I wrote recently about the paradox of identity management and how the easier it is to offer information, the more often it will be exchanged.
To address some of these issues, let me propose something different: The creation of an infrastructure that allows people to generate secure (effectively anonymous) pseudonyms in a manner that each person can have at most one such ID. (There would be various classes of these IDs, so people could have many IDs, but only one of each class.) I’ll call this a QID (the Q “standing” for “unique.”)
The value of a unique ID is strong — it allows one to associate a reputation with the ID. Because you can only get one QID, you are motivated to carefully protect the reputation associated with it, just as you are motivated to protect the reputation on your “real” identity. With most anonymous systems, if you develop a negative reputation, you can simply discard the bad ID and get a new one which has no reputation. That’s annoying but better than using a negative ID. (Nobody on eBay keeps an account that gets a truly negative reputation. An account is abandoned as soon as the reputation seems worse than an empty reputation.) In effect, anonymous IDs let you demonstrate a good reputation. Unique IDs let you demonstrate you don’t have a negative reputation. In some cases systems try to stop this by making it cost money or effort to generate a new ID, but it’s a hard problem. Anti-spam efforts don’t really care about who you are, they just want to know that if they ban you for being a spammer, you stay banned. (For this reason many anti-spam crusaders currently desire identification of all mailers, often with an identity tied to a real world ID.)
I propose this because many web sites and services which demand accounts really don’t care who you are or what your E-mail address is. In many cases they care about much simpler things — such as whether you are creating a raft of different accounts to appear as more than one person, or whether you will suffer negative consequences for negative actions.
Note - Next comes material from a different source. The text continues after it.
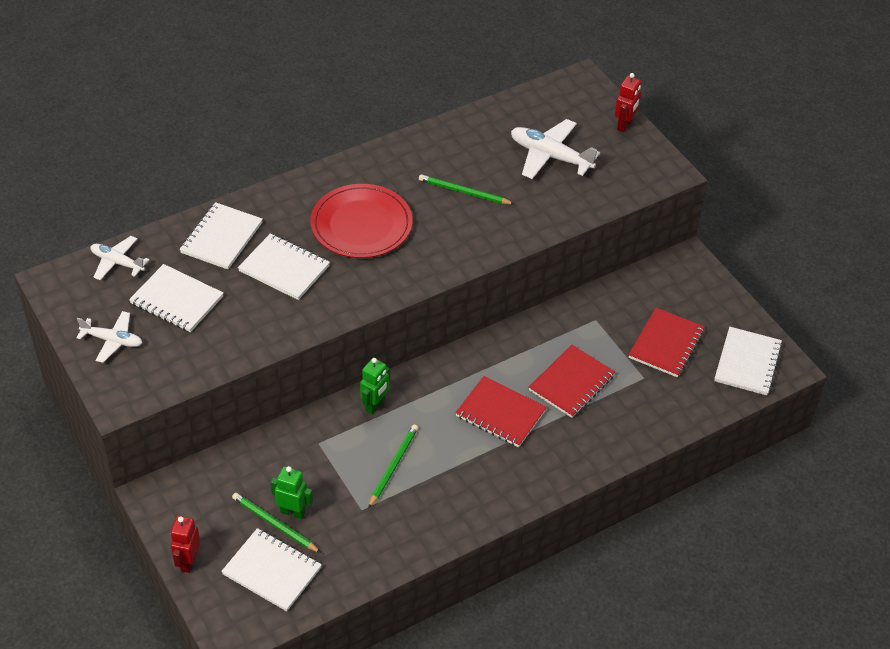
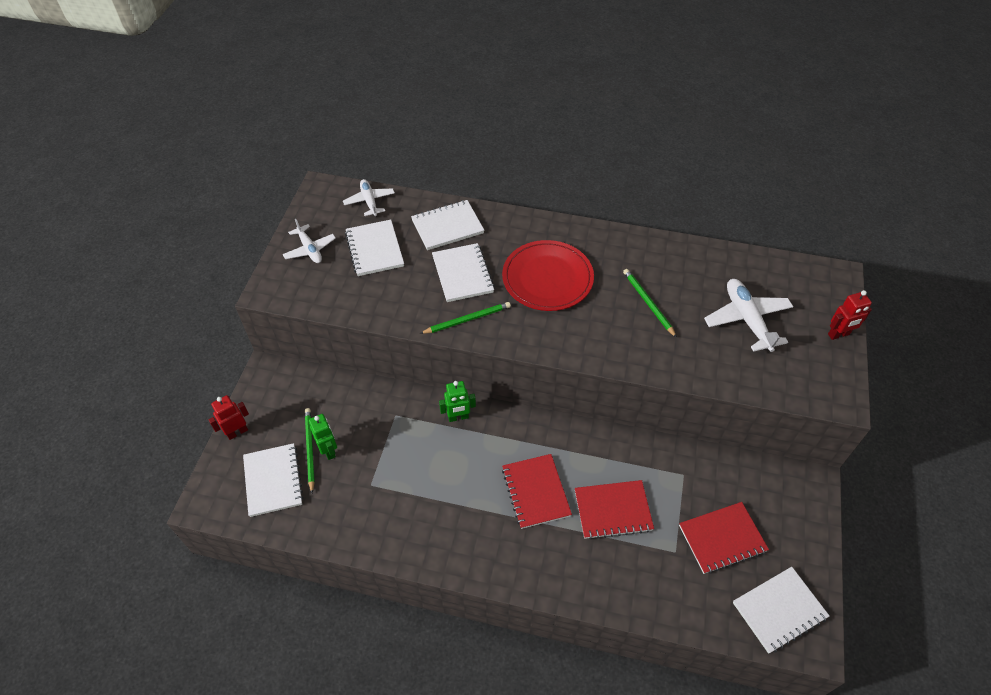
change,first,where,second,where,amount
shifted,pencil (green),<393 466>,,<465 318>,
To solve these problems there is no need to provide personal information to use such systems.
As I propose it, the unique ID system would allow you to generate exactly one sub-QID for a given string. In addition, some of the strings would be integers, and thus have a ranking. For example, your QID.1 would be a highly important sub-QID. You would be highly protective of its reputation. Your QID.3400 would be low ranked, and you might not care if it got a bit of negative reputation. (Of course, in a working system, it should not be possible to associate these two IDs together, except the owner could prove she owned both.)
More commonly, the strings would be meaningful. LiveJournal might ask you to provide your “QID.LiveJournal” which only they would use or care about. This would assure them that you can’t appear twice. If they banned you for abuse, you could not come back. Sites wanting to conduct internet votes and polls would be keen to use a QID, as would most message boards, blog comments and the like.
Reputation need not be attached to all sub-QIDs. For example, only Livejournal itself need worry about what it thinks of a given user’s QID.LiveJournal. While one could have IDs which anybody can make reputation comments on, that allows for denial of service attacks with false comments. However, it should be noted that reputation marks are an excellent use for QIDs, since you usually want to collect all the reputation comments of a single person about another person together. People who participate in a reputation bombing could themselves gain bad reputation for doing so, at least within that system, and their reputation votes corrected.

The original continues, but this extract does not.